Макнайт был терпелив:
— А я еще раз спрашиваю — что вам известно об имени Люцифер?
Канэван вздохнул.
— Люцифер, — ответил он, не улавливая связи, — одно из множества имен, данных дьяволу.
— Уверен, хороший теолог мог бы ответить и получше.
— Впервые его произнесли ранние христиане, — монотонно заговорил ирландец, — а потом ввел в оборот снятой Иероним. Этим именем обычно называют дьявола до падения с небес.
— Да — до падения восхитительный серафим, самый блестящий и стремительный посланец Бога; воплощение безудержных амбиций. Но вы до сих пор не сказали, что же значит само имя.
— Имя Люцифер встречается в Писании всего один раз, у Исаии. Это перевод еврейского «heilel», что значит «распространяющий свет».
Макнайт одобрительно кивнул.
— А на латыни?
— «Носитель света».
— Да. «Носитель света». «Переносчик огня». «Распространяющий первоматерию мироздания». — Макнайт многозначительно поднял брови. — Итак, я спрашиваю вас, разве Эвелина всего-навсего не дала ему правильное имя?
Фонарщик. Канэван понял и похолодел.
Несколько секунд он не мог произнести ни слова, подыскивая контраргумент и тщетно пытаясь опрокинуть эту логику.
— Но…
Но позже он даже не вспомнит, что говорил. Он словно в тумане следил, как Макнайт развивал какую-то запутанную метафизическую мысль, хотя, честно говоря, ему было крайне трудно сосредоточиться.
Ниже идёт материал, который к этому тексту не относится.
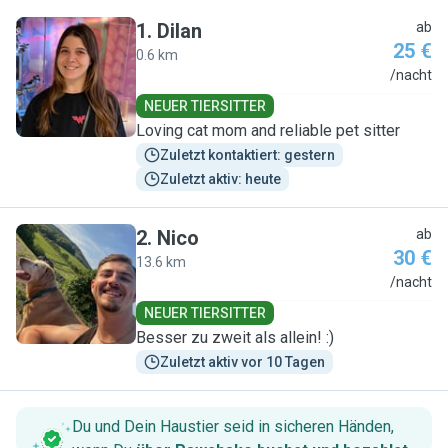
1
.
Dilan
ab
25 €
0.6 km
D
/nacht
NEUER TIERSITTER
Loving cat mom and reliable pet sitter
Zuletzt kontaktiert: gestern
Zuletzt aktiv: heute
2
.
Nico
ab
30 €
13.6 km
N
/nacht
NEUER TIERSITTER
Besser zu zweit als allein! :)
Zuletzt aktiv vor 10 Tagen
Du und Dein Haustier seid in sicheren Händen,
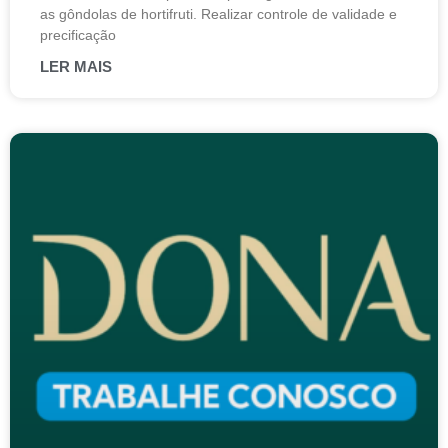
as gôndolas de hortifruti. Realizar controle de validade e
precificação
LER MAIS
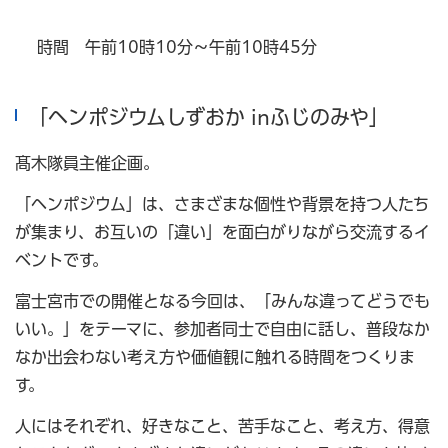
時間 午前10時10分～午前10時45分
「ヘンポジウムしずおか inふじのみや」
髙木隊員主催企画。
「ヘンポジウム」は、さまざまな個性や背景を持つ人たち
が集まり、お互いの「違い」を面白がりながら交流するイ
ベントです。
富士宮市での開催となる今回は、「みんな違ってどうでも
いい。」をテーマに、参加者同士で自由に話し、普段なか
なか出会わない考え方や価値観に触れる時間をつくりま
す。
人にはそれぞれ、好きなこと、苦手なこと、考え方、得意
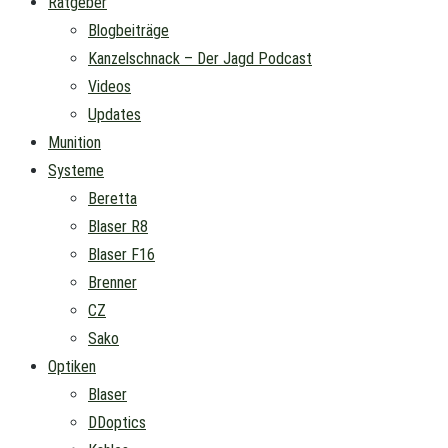
Ratgeber
Blogbeiträge
Kanzelschnack – Der Jagd Podcast
Videos
Updates
Munition
Systeme
Beretta
Blaser R8
Blaser F16
Brenner
CZ
Sako
Optiken
Blaser
DDoptics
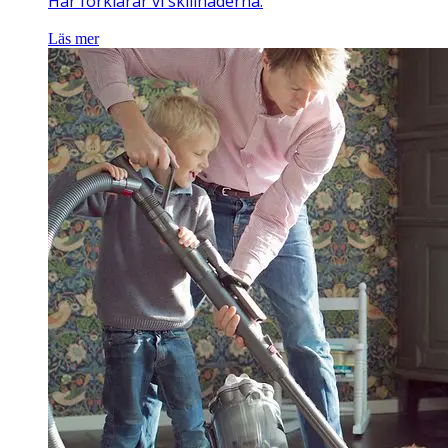
Här förklarar vi skillnaderna.
Läs mer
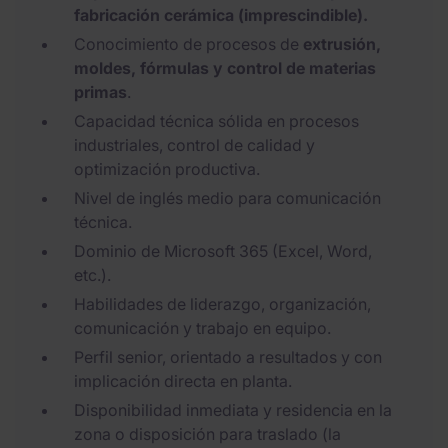
fabricación cerámica (imprescindible).
Conocimiento de procesos de
extrusión,
moldes, fórmulas y control de materias
primas
.
Capacidad técnica sólida en procesos
industriales, control de calidad y
optimización productiva.
Nivel de inglés medio para comunicación
técnica.
Dominio de Microsoft 365 (Excel, Word,
etc.).
Habilidades de liderazgo, organización,
comunicación y trabajo en equipo.
Perfil senior, orientado a resultados y con
implicación directa en planta.
Disponibilidad inmediata y residencia en la
zona o disposición para traslado (la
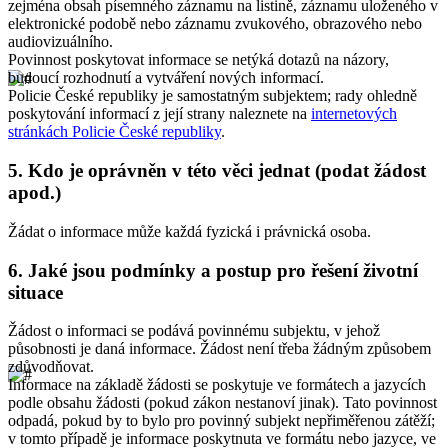
zejména obsah písemného záznamu na listině, záznamu uloženého v
elektronické podobě nebo záznamu zvukového, obrazového nebo
audiovizuálního.
Povinnost poskytovat informace se netýká dotazů na názory,
budoucí rozhodnutí a vytváření nových informací.
Policie České republiky je samostatným subjektem; rady ohledně
poskytování informací z její strany naleznete na
internetových
stránkách Policie České republiky
.
5.
Kdo je oprávněn v této věci jednat (podat žádost
apod.)
Žádat o informace může každá fyzická i právnická osoba.
6.
Jaké jsou podmínky a postup pro řešení životní
situace
Žádost o informaci se podává povinnému subjektu, v jehož
působnosti je daná informace. Žádost není třeba žádným způsobem
zdůvodňovat.
Informace na základě žádosti se poskytuje ve formátech a jazycích
podle obsahu žádosti (pokud zákon nestanoví jinak). Tato povinnost
odpadá, pokud by to bylo pro povinný subjekt nepřiměřenou zátěží;
v tomto případě je informace poskytnuta ve formátu nebo jazyce, ve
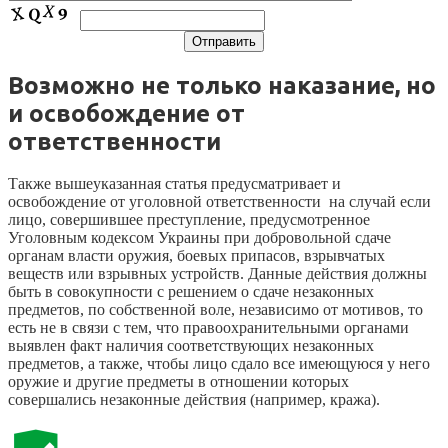
Возможно не только наказание, но
и освобождение от
ответственности
Также вышеуказанная статья предусматривает и
освобождение от уголовной ответственности на случай если
лицо, совершившее преступление, предусмотренное
Уголовным кодексом Украины при добровольной сдаче
органам власти оружия, боевых припасов, взрывчатых
веществ или взрывных устройств. Данные действия должны
быть в совокупности с решением о сдаче незаконных
предметов, по собственной воле, независимо от мотивов, то
есть не в связи с тем, что правоохранительными органами
выявлен факт наличия соответствующих незаконных
предметов, а также, чтобы лицо сдало все имеющуюся у него
оружие и другие предметы в отношении которых
совершались незаконные действия (например, кража).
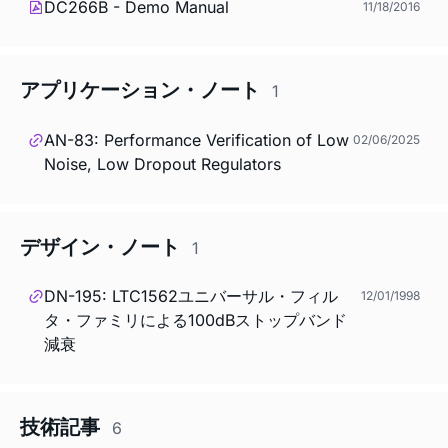
DC266B - Demo Manual
11/18/2016
アプリケーション・ノート
1
AN-83: Performance Verification of Low
02/06/2025
Noise, Low Dropout Regulators
デザイン・ノート
1
DN-195: LTC1562ユニバーサル・フィル
12/01/1998
タ・ファミリによる100dBストップバンド
減衰
技術記事
6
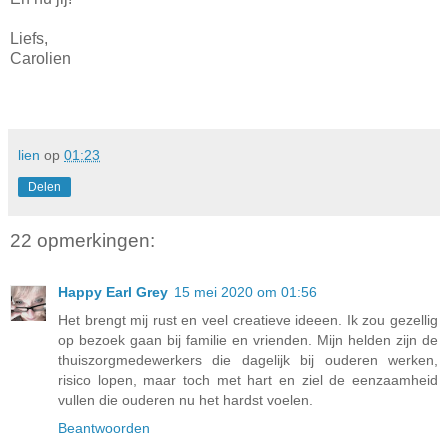
Liefs,
Carolien
lien
op
01:23
Delen
22 opmerkingen:
Happy Earl Grey
15 mei 2020 om 01:56
Het brengt mij rust en veel creatieve ideeen. Ik zou gezellig
op bezoek gaan bij familie en vrienden. Mijn helden zijn de
thuiszorgmedewerkers die dagelijk bij ouderen werken,
risico lopen, maar toch met hart en ziel de eenzaamheid
vullen die ouderen nu het hardst voelen.
Beantwoorden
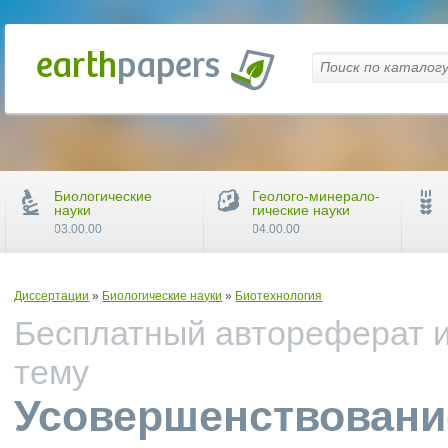
Биологические
Геолого-минерало-
науки
гические науки
03.00.00
04.00.00
Диссертации
»
Биологические науки
»
Биотехнология
Бесплатный автореферат и
тему
Усовершенствовани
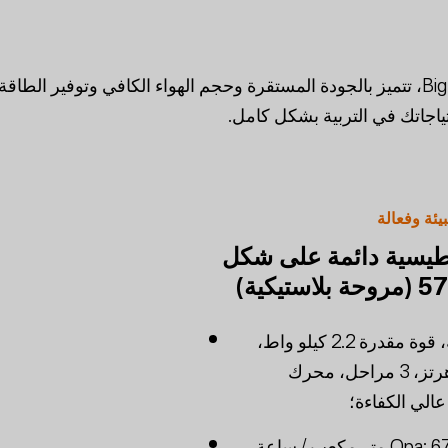
مراوح Big Herdsman's، تتميز بالجودة المستقرة وحجم الهواء الكافي وتوفير الطاقة
حتياجاتك في التربية بشكل كامل.
يئة وفعالة
طيسية دائمة على شكل
مروحة 57 بوصة، قوة مقدرة 2.2 كيلو واط،
380 فولت، 50 هرتز، 3 مراحل، محرك
الي الكفاءة؛
سعة الهواء Opa: 67600 متر مكعب / ساعة،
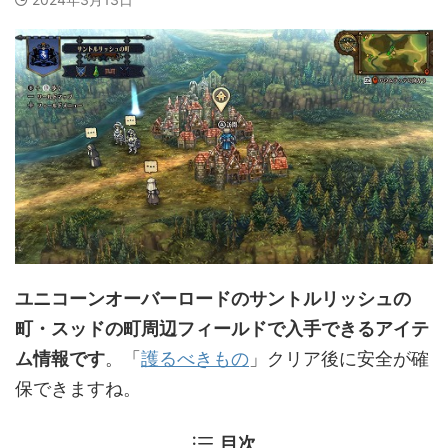
ユニコーンオーバーロードのサントルリッシュの
町・スッドの町周辺フィールドで入手できるアイテ
ム情報です
。「
護るべきもの
」クリア後に安全が確
保できますね。
目次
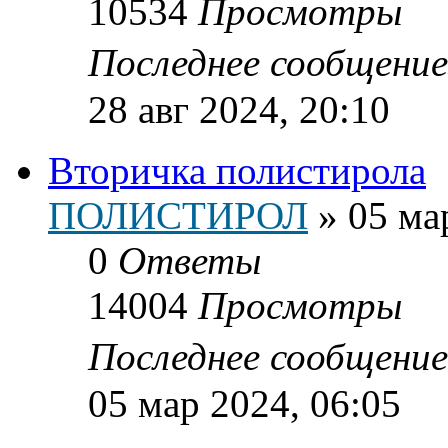
10534
Просмотры
Последнее сообщени
28 авг 2024, 20:10
Вторичка полистирола
ПОЛИСТИРОЛ
»
05 ма
0
Ответы
14004
Просмотры
Последнее сообщени
05 мар 2024, 06:05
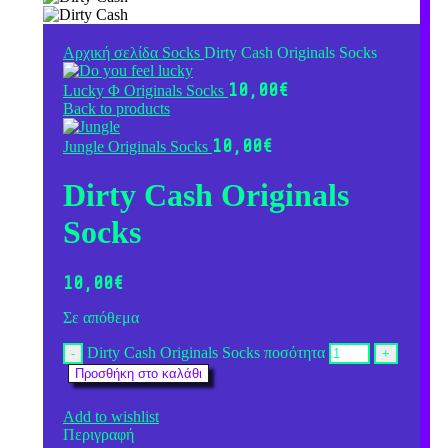
Αρχική σελίδα
Socks
Dirty Cash Originals Socks
10,00
€
Lucky Φ Originals Socks
Back to products
10,00
€
Jungle Originals Socks
Dirty Cash Originals
Socks
10,00
€
Σε απόθεμα
Dirty Cash Originals Socks ποσότητα
Προσθήκη στο καλάθι
Add to wishlist
Περιγραφή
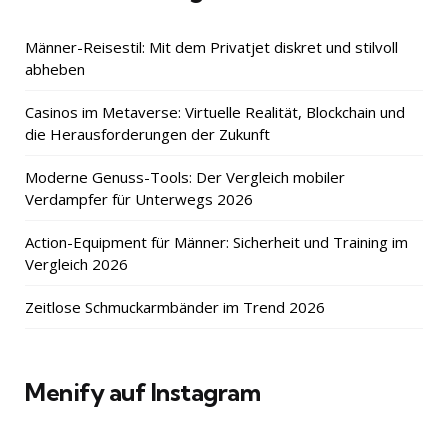
Männer-Reisestil: Mit dem Privatjet diskret und stilvoll
abheben
Casinos im Metaverse: Virtuelle Realität, Blockchain und
die Herausforderungen der Zukunft
Moderne Genuss-Tools: Der Vergleich mobiler
Verdampfer für Unterwegs 2026
Action-Equipment für Männer: Sicherheit und Training im
Vergleich 2026
Zeitlose Schmuckarmbänder im Trend 2026
Menify auf Instagram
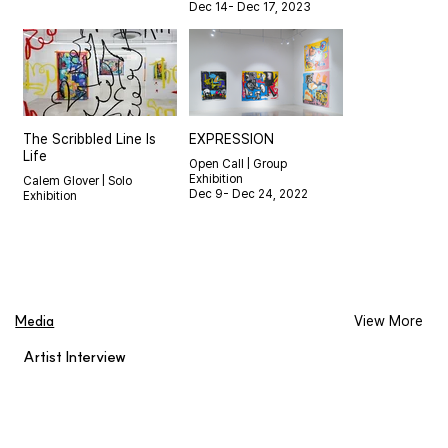
Dec 14- Dec 17, 2023
The Scribbled Line Is
EXPRESSION
Life
Open Call | Group
Exhibition
Calem Glover | Solo
Dec 9- Dec 24, 2022
Exhibition
Feb 11- Mar 5, 2023
Media
View More
Artist Interview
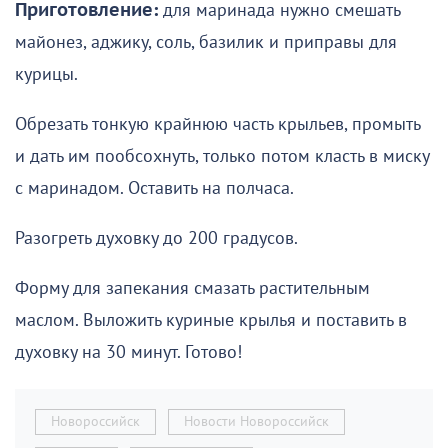
Приготовление:
для маринада нужно смешать
майонез, аджику, соль, базилик и приправы для
курицы.
Обрезать тонкую крайнюю часть крыльев, промыть
и дать им пообсохнуть, только потом класть в миску
с маринадом. Оставить на полчаса.
Разогреть духовку до 200 градусов.
Форму для запекания смазать растительным
маслом. Выложить куриные крылья и поставить в
духовку на 30 минут. Готово!
Новороссийск
Новости Новороссийск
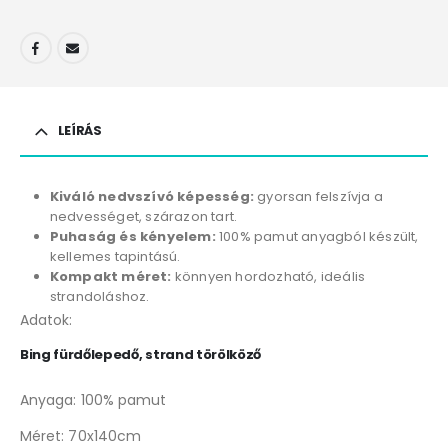
LEÍRÁS
Kiváló nedvszívó képesség:
gyorsan felszívja a
nedvességet, szárazon tart.
Puhaság és kényelem:
100% pamut anyagból készült,
kellemes tapintású.
Kompakt méret:
könnyen hordozható, ideális
strandoláshoz.
Adatok:
Bing fürdőlepedő, strand törölköző
Anyaga: 100% pamut
Méret: 70x140cm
Ибо при всем сходстве между современной философией и современной теологией была существенная разница между Люцифером профессора — порочным инстинктом и его собственным — князем тьмы. Его преследовал образ измученной и невинной Эвелины, и он снова и снова говорил себе, что абсурдно думать, будто обладательница такого лица, которое он в памяти уже покрыл позолотой, может таить в себе невыразимое зло. И наконец, он был слишком напуган, осознав, чьим адвокатом выступает, и слишком смущен тем, что уже не отрицает ее соучастия, которое действительно было только вопросом степени.